Kolejny skandal w diecezji

O skandalu w Dąbrowie Górniczej mówi cała Polska. A przecież przed kilkoma miesiącami, w tej samej diecezji sosnowieckiej, doszło do innego – równie bulwersującego dramatu. Jego skutkiem była śmierć dwóch księży. Przypomnijmy podstawowe fakty.

7 marca w Sosnowcu (woj. śląskie) odnaleziono ciała dwóch duchownych: 26-letniego diakona i 45-letniego księdza. Nieoficjalne informacje wskazywały na zabójstwo 26-latka przez starszego duchownego. Prokuratura wciąż nie potwierdza tych informacji. Śledczy Cały czas ustalają szczegóły okoliczności tragedii.

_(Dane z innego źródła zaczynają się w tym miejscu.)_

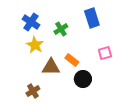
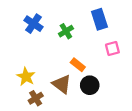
yellow star: (35, 45) -> (26, 77), moved
pink square: (105, 53) -> (112, 48), moved
brown triangle: (51, 67) -> (62, 84), moved, turned 36

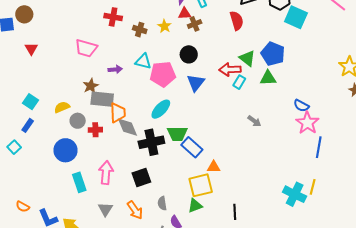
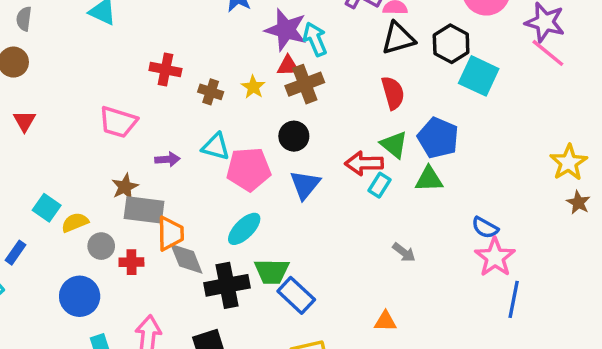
red semicircle: (237, 21) -> (393, 93), moved
brown cross: (195, 24) -> (305, 84), size x1.5
cyan square: (31, 102) -> (47, 208), moved
orange triangle: (214, 167) -> (385, 321), moved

Już na początku śledztwa wiele poszlak sugerowało na morderstwo i w tym kierunku zostało wszczęte dochodzenie. Sekcja zwłok wykazała dodatkowo, że 26-letni diakon miał 11 ran ciętych klatki piersiowej i szyi. 45-letni ksiądz zmarł przez wielomiejscowe rozlegle obrażenia ciała powstałe w wyniku uderzenia przez pociąg. Jedyną kwestią, która wciąż pozostaje w fazie spekulacji, jest domniemane popełnienie tego przestępstwa przez 45-letniego księdza, na co wskazywały nieoficjalne informacje o konflikcie między duchownymi.

Zmarli duchowni należeli do tej samej parafii – Domu Katolickiego przy ulicy Kościelnej w Sosnowcu. Diakon Mateusz był na szóstym roku seminarium. Jak informował “Fakt”, parafianie mieli o nim dobre zdanie i opisywali go jako “sympatycznego, młodego człowieka”. 45-letni ksiądz Robert miał być skonfliktowany z diecezją z powodu poczucia bycia “pomijanym” przez przełożonych. Ponadto podejrzewano, że w wyniku śmierci matki przeszedł załamanie nerwowe. Miał w planach przejść do zakonu. 26-latek natomiast pozostawał w bliskim kontakcie z proboszczem i wiernymi, jak ustaliła “Gazeta Wyborcza”.